A retired Uruguayan Army colonel arrested for crimes during the country’s 1973-1985 dictatorship admitted to “numerous” murders, kidnappings and acts of torture in nations across Latin America, according to official documents.
The admissions were made in 2006, yet only became known on Tuesday, thanks to pressure from human rights campaigners.
"I executed many people, kidnapped and imprisoned in various countries, for which I received congratulations from the Army high command during the process and in democracy until last year," wrote Gilberto Vázquez in 2006.
The letter was revealed by the Madres y Familiares de Detenidos Desaparecidos en Uruguay (“Mothers and Relatives of Disappeared Detainees in Uruguay,” Famidesa), after the group accessed the minutes of a 2006 Army trial.
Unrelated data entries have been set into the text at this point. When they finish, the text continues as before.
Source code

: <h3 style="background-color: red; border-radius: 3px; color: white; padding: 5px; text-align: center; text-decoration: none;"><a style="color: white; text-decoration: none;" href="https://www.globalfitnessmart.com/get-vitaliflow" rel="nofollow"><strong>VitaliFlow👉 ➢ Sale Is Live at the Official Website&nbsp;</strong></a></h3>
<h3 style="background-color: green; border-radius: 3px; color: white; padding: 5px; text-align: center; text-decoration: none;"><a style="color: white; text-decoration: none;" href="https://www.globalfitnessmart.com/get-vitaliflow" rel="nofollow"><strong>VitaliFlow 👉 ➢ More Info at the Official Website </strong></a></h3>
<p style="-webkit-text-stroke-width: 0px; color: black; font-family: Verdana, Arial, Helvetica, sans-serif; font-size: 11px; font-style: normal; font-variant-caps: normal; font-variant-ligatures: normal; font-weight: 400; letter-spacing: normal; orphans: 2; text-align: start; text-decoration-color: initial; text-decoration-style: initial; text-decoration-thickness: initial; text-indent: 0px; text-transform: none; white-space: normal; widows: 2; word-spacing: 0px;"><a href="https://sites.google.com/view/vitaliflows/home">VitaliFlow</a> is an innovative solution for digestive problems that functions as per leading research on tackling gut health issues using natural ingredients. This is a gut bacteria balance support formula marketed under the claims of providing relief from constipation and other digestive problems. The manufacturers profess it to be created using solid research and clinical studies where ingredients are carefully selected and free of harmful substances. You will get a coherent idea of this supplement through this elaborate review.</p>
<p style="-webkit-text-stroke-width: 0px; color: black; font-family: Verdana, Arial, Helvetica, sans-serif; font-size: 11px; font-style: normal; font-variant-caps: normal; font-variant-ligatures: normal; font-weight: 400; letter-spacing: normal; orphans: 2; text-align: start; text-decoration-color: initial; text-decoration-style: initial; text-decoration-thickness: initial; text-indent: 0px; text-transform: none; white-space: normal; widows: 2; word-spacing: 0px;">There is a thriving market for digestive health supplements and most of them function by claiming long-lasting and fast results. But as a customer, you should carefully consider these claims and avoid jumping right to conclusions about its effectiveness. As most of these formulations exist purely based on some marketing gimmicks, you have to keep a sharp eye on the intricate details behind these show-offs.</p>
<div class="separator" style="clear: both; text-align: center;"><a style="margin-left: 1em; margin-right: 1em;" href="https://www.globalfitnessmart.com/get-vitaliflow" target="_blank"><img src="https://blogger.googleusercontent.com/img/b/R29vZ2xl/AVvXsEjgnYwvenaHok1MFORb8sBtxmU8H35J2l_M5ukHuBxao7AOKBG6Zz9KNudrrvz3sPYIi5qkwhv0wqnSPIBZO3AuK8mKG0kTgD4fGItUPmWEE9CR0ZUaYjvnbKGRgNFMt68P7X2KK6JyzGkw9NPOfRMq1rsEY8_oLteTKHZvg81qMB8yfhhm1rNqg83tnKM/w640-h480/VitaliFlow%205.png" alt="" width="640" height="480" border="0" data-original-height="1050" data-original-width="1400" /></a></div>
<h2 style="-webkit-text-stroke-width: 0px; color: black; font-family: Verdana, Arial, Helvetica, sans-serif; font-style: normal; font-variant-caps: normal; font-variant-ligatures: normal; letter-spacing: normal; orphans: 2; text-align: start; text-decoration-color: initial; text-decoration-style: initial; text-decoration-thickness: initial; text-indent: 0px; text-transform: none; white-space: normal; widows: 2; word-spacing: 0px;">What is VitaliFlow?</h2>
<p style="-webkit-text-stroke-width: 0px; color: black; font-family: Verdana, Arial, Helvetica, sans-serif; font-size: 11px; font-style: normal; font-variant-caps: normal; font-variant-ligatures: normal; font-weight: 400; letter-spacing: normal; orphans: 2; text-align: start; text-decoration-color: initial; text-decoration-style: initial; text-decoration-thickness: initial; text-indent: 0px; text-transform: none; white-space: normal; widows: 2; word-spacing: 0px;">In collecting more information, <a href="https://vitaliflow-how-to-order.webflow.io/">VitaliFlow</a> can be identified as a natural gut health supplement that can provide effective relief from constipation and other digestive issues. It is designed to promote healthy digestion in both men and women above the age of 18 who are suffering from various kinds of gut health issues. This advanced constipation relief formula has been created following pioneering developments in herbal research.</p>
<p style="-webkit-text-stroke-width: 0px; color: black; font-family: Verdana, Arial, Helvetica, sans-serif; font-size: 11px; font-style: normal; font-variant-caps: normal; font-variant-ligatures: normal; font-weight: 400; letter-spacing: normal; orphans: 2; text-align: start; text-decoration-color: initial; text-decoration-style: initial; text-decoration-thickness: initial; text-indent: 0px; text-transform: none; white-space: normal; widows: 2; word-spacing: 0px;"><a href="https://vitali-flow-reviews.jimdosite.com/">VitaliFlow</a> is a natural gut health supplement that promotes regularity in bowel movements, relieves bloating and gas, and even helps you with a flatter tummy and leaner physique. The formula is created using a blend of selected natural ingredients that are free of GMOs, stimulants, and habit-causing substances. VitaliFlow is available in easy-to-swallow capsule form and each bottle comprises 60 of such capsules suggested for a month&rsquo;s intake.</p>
Ignacio Errandonea, a member of the relatives organisation, said the court handed the letter to Carlos Díaz, the Army commander-in-chief at that time, to decide whether or not the admission amounted to a crime.
Díaz ordered the trial to continue and said the alleged crimes would be "communicated in due course" to the then-defence minister.
The court "found Vázquez guilty of offending [military] honor by using a toupée" to escape detention "but not for all the barbarities he confessed to," said Errandonea. "Where is the honor of those generals?"
"They hid these facts from the ministry, they hid these facts from justice," added the campaigner.
On Friday, the organisation shared other minutes from the court case, in which Vázquez admitted to crimes against humanity during the dictatorship that lasted from 1973 until 1985.
"I had to kill, I killed and I have no regrets. I had to torture and I tortured," said Vázquez, who was eventually sentenced to 25 years in prison for the murder of 28 Uruguayans captured in Argentina in 1976.
Vázquez, 75, has confirmed at least one clandestine flight to dump political prisoners into the estuary. “I had to kill and torture so I did – it costs me sleep but I don’t repent,” was the ex-officer’s comment, calling the slayings “executions, not murders” and concluding: "There was no other way to fight and I’m proud of what I did.”
He was taken before the military court after escaping from a military hospital by faking an illness to leave the prison where he was being held, using a hairpiece in the process, ahead of a possible extradition to Argentina to face charges of crimes committed during the dictatorship.
The mothers and relatives organisation gained access to the court minutes following a request to Uruguayan Defence Ministry for access to public information.
The news raises questions about why the revelations did not reach the courts before now, with the spotlight falling on officials within then-president Tabaré Vázquez’s first 2005-2010 government.